**Task objective**
Go through the entries below and copy each line that holds the word "ReferencingEntityNavigationPropertyName".

━━━━━━

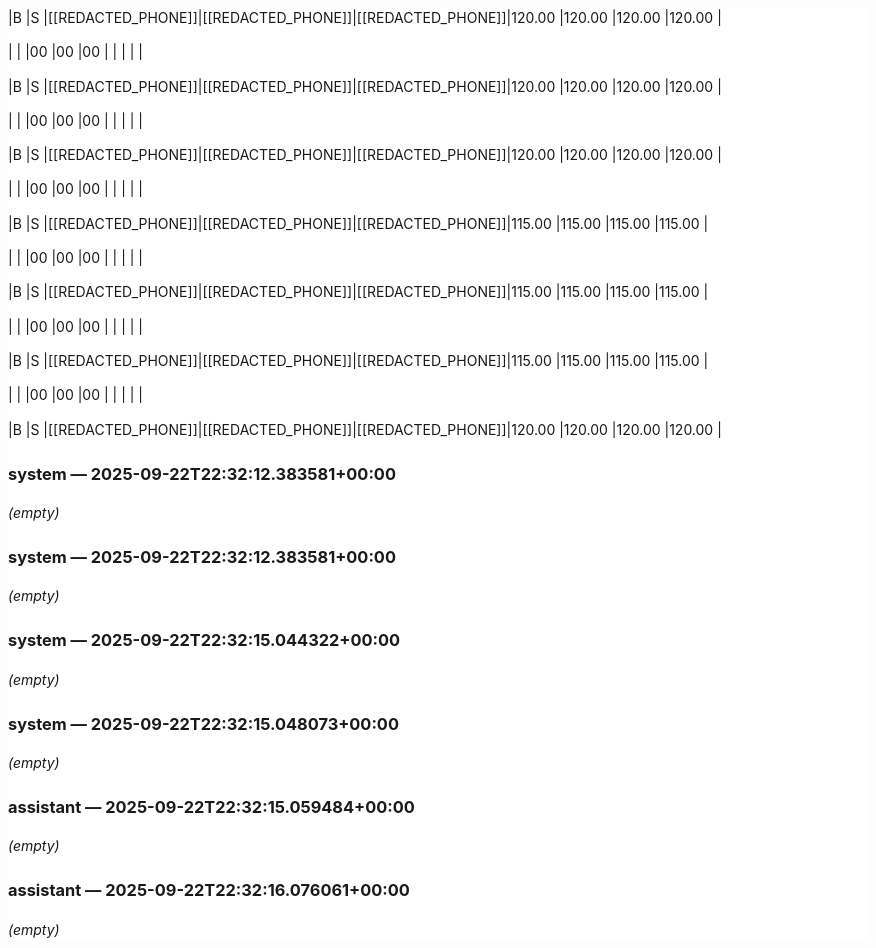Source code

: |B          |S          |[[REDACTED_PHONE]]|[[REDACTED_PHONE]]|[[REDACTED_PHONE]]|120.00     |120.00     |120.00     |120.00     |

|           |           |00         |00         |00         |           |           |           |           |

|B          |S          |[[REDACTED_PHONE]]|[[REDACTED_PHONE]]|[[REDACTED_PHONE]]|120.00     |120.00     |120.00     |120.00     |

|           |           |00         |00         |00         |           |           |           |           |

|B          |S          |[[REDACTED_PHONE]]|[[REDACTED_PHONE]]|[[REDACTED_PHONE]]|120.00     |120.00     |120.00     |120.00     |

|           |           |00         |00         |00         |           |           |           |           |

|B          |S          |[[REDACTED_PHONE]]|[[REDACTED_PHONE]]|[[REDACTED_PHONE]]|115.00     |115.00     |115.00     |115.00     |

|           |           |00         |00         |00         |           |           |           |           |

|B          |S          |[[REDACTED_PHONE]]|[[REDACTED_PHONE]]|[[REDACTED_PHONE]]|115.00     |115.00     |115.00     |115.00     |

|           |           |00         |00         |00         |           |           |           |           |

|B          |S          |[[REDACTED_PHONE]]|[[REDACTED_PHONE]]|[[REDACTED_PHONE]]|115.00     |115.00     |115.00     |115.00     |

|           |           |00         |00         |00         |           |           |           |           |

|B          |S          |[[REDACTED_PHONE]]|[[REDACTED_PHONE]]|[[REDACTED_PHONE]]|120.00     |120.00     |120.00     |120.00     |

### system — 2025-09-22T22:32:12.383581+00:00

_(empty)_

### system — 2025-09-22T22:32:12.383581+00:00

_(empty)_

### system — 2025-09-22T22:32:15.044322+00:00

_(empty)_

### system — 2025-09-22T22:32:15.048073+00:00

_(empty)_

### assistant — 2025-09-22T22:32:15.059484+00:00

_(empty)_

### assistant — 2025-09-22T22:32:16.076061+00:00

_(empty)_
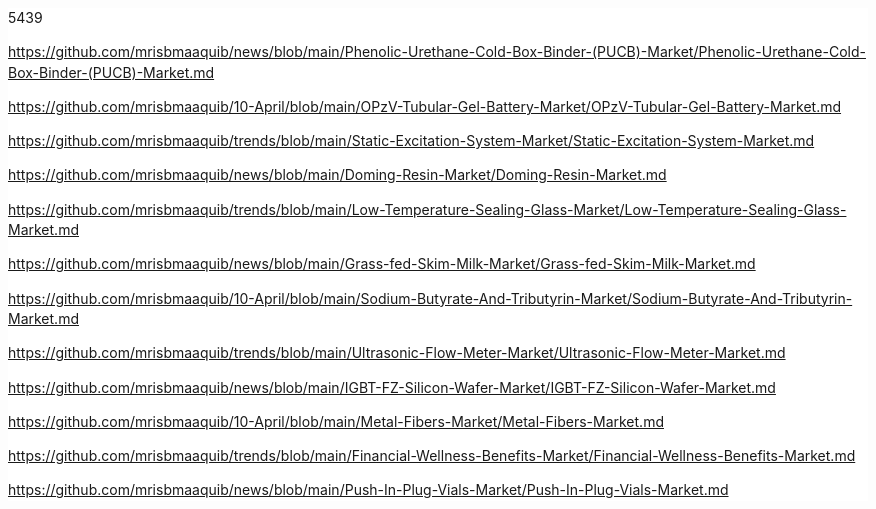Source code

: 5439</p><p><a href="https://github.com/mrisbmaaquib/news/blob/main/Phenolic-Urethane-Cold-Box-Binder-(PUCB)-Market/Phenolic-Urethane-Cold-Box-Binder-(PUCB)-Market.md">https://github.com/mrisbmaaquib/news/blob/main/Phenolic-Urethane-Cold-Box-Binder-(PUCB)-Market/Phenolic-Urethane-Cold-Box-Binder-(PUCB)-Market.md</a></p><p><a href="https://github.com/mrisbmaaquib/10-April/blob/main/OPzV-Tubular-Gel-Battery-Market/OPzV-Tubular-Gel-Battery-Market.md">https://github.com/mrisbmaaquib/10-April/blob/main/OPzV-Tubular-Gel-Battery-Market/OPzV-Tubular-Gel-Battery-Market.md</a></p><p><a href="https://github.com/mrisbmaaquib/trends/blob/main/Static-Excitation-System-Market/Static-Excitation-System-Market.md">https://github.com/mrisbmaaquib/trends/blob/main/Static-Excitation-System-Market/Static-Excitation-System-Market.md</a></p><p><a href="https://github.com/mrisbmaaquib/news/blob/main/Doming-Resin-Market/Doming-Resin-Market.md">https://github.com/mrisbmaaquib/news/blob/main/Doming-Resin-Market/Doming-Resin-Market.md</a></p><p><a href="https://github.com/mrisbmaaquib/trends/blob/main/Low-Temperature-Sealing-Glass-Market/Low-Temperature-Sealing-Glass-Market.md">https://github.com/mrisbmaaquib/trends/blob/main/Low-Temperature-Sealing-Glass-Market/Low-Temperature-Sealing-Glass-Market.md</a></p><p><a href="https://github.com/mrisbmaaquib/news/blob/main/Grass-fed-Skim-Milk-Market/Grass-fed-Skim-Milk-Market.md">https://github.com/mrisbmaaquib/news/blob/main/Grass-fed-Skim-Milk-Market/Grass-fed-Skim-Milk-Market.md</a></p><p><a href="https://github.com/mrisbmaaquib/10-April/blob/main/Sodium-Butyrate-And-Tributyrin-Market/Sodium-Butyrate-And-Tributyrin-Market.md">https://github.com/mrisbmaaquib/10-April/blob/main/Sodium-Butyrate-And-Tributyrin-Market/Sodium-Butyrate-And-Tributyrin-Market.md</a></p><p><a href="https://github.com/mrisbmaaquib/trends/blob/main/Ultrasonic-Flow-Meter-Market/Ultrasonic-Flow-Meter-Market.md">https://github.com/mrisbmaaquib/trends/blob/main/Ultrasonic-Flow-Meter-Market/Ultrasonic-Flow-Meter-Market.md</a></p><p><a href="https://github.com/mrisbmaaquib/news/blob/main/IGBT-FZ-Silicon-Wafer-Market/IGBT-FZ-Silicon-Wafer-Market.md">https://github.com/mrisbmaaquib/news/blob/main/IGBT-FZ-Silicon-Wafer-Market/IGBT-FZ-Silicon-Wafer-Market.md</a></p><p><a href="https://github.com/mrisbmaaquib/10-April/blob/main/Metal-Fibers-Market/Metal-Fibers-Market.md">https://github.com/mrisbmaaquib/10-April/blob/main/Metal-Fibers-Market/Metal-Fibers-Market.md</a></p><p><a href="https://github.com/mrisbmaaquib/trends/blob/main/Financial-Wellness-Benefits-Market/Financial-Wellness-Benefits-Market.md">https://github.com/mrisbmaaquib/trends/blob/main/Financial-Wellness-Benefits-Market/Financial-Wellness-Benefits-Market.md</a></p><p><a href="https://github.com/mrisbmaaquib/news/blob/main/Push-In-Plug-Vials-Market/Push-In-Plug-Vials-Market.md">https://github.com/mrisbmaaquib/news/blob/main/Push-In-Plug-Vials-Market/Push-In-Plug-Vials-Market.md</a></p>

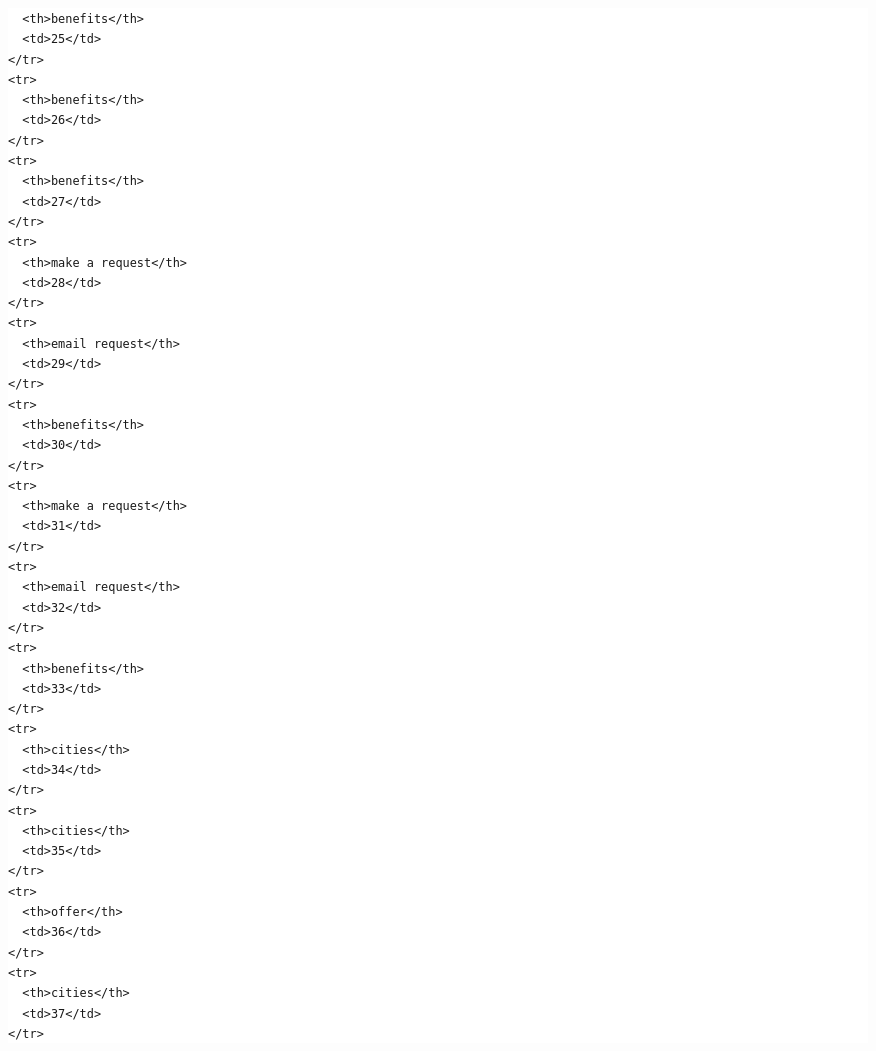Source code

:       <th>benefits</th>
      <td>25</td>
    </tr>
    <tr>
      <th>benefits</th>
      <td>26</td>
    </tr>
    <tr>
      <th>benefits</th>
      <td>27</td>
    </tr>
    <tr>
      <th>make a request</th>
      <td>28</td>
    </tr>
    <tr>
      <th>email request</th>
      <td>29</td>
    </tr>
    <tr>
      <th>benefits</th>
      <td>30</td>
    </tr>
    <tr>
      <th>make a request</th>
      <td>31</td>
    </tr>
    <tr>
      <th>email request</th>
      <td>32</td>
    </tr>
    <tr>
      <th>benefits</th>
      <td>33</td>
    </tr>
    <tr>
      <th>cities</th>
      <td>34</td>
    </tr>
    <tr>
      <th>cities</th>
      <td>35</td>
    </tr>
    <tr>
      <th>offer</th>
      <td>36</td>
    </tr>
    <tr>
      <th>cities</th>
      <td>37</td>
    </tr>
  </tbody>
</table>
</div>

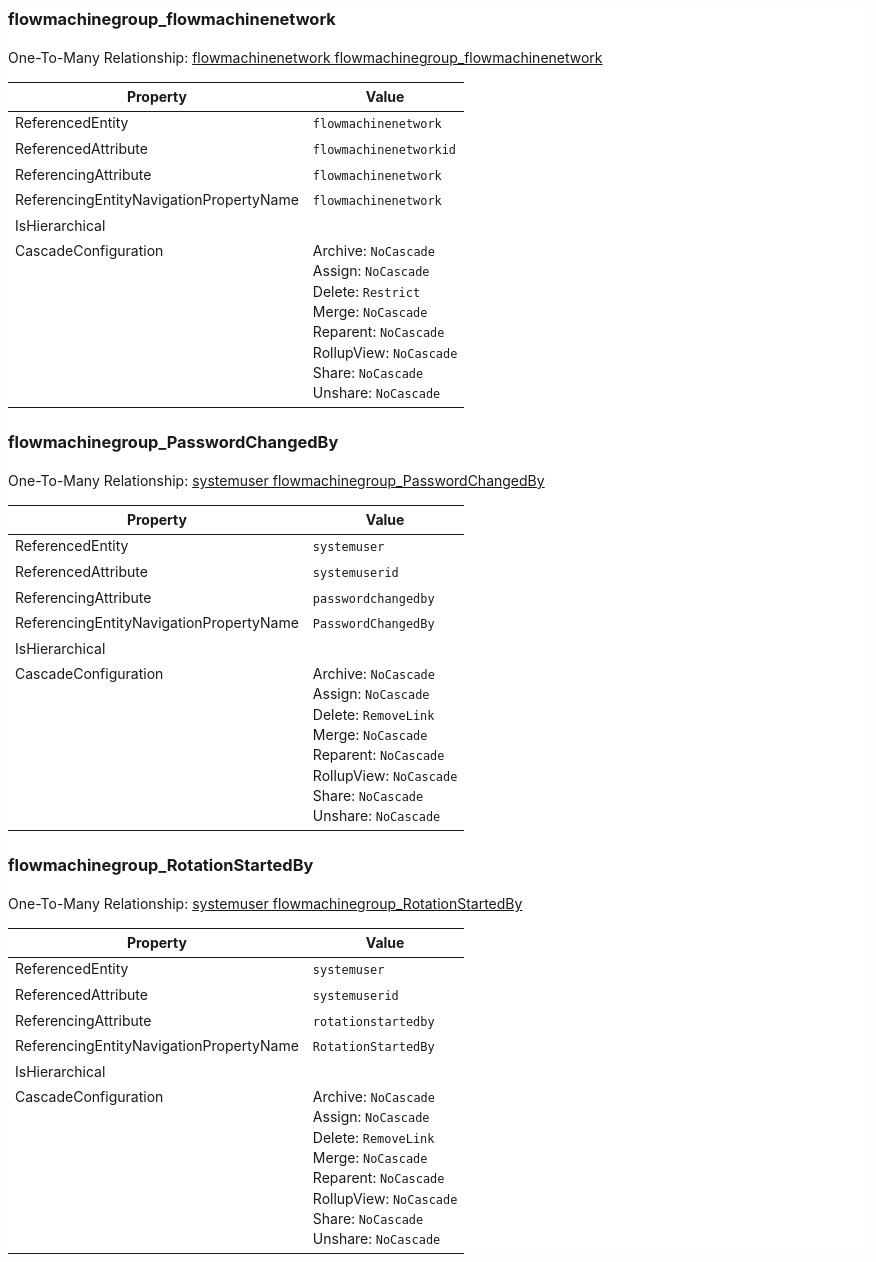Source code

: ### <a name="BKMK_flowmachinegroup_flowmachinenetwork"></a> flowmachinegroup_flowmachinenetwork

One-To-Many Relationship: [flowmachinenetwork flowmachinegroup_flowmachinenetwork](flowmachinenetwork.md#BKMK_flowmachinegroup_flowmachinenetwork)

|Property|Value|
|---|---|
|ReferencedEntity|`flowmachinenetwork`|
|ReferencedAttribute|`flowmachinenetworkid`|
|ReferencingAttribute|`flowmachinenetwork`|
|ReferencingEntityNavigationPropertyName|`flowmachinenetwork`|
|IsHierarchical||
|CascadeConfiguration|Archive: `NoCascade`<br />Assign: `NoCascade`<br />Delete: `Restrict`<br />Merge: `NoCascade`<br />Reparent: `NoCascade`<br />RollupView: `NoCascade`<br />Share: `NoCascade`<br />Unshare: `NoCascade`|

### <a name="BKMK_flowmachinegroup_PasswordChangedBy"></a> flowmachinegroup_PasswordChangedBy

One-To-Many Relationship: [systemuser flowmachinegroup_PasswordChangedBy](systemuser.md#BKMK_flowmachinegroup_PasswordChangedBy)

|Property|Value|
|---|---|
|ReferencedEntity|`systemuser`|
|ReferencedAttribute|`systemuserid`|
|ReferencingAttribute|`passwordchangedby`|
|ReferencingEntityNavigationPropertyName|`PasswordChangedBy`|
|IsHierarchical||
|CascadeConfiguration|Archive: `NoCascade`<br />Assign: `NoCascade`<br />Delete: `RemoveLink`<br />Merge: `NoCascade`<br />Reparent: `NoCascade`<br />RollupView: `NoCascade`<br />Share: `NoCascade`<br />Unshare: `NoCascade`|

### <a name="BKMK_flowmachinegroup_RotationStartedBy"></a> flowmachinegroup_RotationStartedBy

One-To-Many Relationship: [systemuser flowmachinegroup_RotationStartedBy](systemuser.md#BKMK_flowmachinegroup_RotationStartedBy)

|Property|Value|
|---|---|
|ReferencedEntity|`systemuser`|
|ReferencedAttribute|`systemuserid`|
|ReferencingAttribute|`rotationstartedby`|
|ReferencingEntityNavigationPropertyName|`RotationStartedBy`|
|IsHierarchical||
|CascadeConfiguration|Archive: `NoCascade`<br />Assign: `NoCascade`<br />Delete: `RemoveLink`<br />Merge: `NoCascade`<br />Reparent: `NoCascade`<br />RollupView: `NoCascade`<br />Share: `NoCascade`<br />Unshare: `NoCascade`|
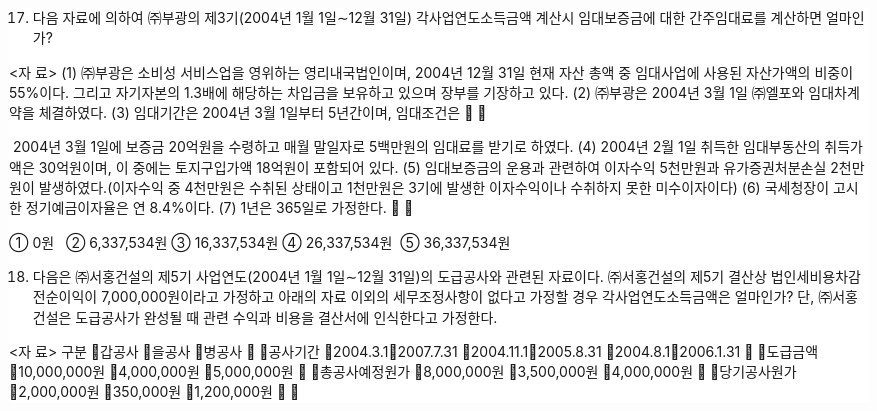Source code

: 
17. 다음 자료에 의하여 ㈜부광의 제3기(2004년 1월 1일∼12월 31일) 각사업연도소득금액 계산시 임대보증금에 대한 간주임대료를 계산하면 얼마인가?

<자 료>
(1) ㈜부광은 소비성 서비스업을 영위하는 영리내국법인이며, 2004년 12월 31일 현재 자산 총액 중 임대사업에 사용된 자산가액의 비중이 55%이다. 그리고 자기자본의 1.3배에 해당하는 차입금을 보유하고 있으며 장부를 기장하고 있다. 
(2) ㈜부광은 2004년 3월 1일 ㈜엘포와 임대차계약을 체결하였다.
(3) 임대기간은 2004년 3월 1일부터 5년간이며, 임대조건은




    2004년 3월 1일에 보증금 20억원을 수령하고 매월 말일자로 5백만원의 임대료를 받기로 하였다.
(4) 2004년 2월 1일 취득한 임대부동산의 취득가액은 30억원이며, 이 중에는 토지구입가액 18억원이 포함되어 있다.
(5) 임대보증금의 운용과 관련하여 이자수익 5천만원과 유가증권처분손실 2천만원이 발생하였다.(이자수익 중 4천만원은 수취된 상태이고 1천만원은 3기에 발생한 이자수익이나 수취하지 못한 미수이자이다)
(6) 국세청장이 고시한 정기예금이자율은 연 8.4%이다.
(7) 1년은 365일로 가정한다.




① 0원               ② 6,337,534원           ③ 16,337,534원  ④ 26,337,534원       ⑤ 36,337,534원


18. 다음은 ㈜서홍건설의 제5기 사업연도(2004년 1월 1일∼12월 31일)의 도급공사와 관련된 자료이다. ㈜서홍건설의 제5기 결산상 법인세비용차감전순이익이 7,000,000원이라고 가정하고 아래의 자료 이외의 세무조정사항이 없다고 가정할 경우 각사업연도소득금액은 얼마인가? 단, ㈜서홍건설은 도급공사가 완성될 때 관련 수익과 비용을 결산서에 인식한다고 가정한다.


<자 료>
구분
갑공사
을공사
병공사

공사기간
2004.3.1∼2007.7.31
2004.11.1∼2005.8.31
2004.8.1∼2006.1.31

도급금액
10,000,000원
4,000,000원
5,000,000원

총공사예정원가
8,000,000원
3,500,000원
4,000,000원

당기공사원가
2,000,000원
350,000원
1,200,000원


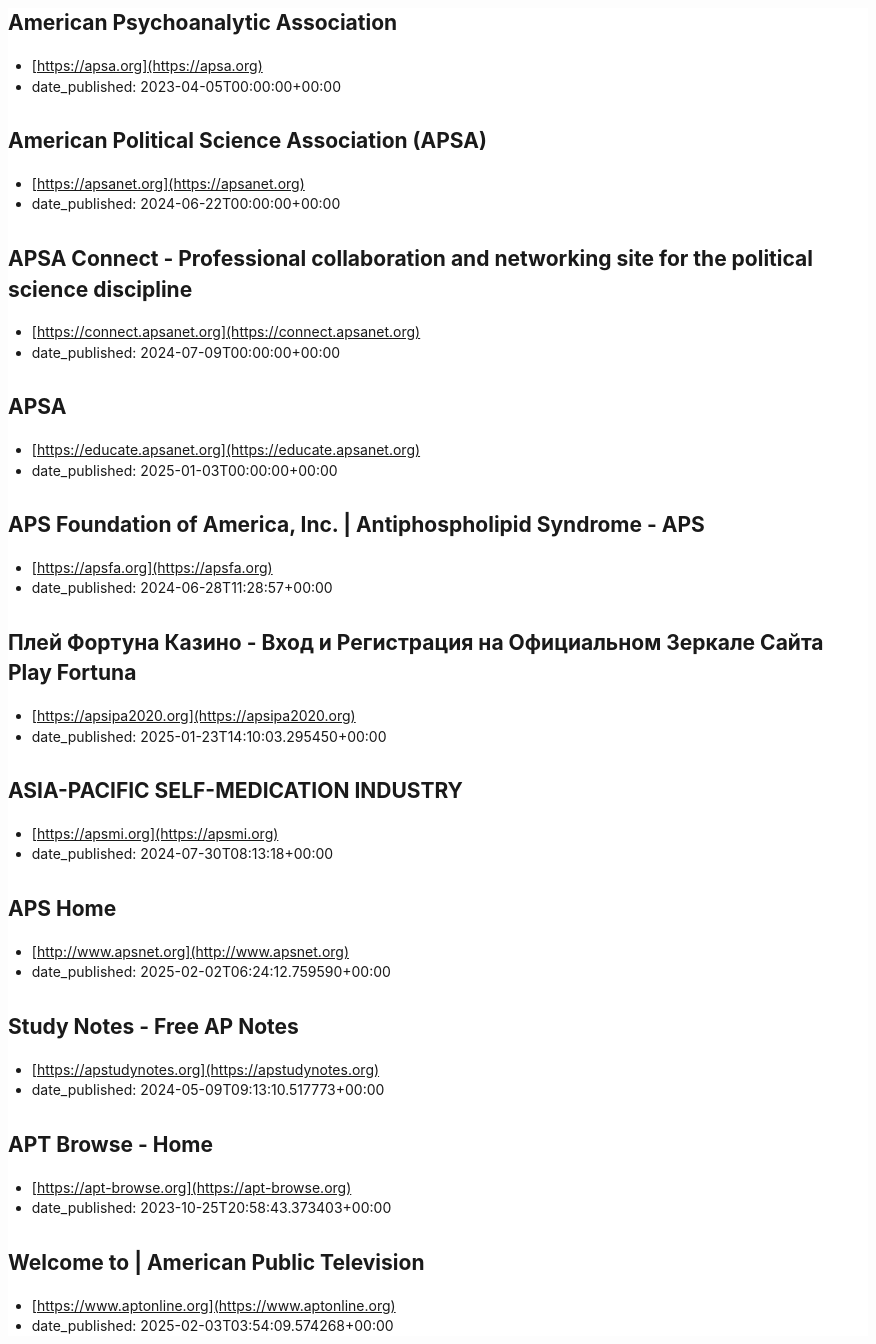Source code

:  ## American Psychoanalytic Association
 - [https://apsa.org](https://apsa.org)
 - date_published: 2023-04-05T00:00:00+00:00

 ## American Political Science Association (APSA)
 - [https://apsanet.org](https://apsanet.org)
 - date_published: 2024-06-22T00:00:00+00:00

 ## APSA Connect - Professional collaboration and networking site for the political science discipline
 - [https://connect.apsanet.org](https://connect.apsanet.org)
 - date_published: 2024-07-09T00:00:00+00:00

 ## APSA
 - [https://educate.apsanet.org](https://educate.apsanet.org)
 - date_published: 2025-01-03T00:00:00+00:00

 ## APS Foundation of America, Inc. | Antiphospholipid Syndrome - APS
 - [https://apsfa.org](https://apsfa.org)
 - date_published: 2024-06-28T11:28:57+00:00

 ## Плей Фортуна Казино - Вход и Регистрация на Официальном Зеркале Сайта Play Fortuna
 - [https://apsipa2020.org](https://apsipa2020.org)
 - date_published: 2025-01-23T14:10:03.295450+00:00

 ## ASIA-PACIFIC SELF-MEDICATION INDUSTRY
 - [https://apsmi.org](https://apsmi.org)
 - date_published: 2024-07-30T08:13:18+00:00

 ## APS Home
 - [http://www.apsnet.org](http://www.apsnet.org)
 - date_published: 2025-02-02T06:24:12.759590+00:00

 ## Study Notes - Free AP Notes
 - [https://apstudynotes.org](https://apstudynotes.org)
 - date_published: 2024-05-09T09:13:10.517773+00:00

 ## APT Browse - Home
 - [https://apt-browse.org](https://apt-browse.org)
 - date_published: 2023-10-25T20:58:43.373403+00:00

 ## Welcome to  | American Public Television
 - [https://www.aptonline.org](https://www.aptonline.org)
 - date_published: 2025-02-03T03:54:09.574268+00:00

━━━━━━

**Task answer**
|ReferencingEntityNavigationPropertyName|`flowmachinenetwork`|
|ReferencingEntityNavigationPropertyName|`PasswordChangedBy`|
|ReferencingEntityNavigationPropertyName|`RotationStartedBy`|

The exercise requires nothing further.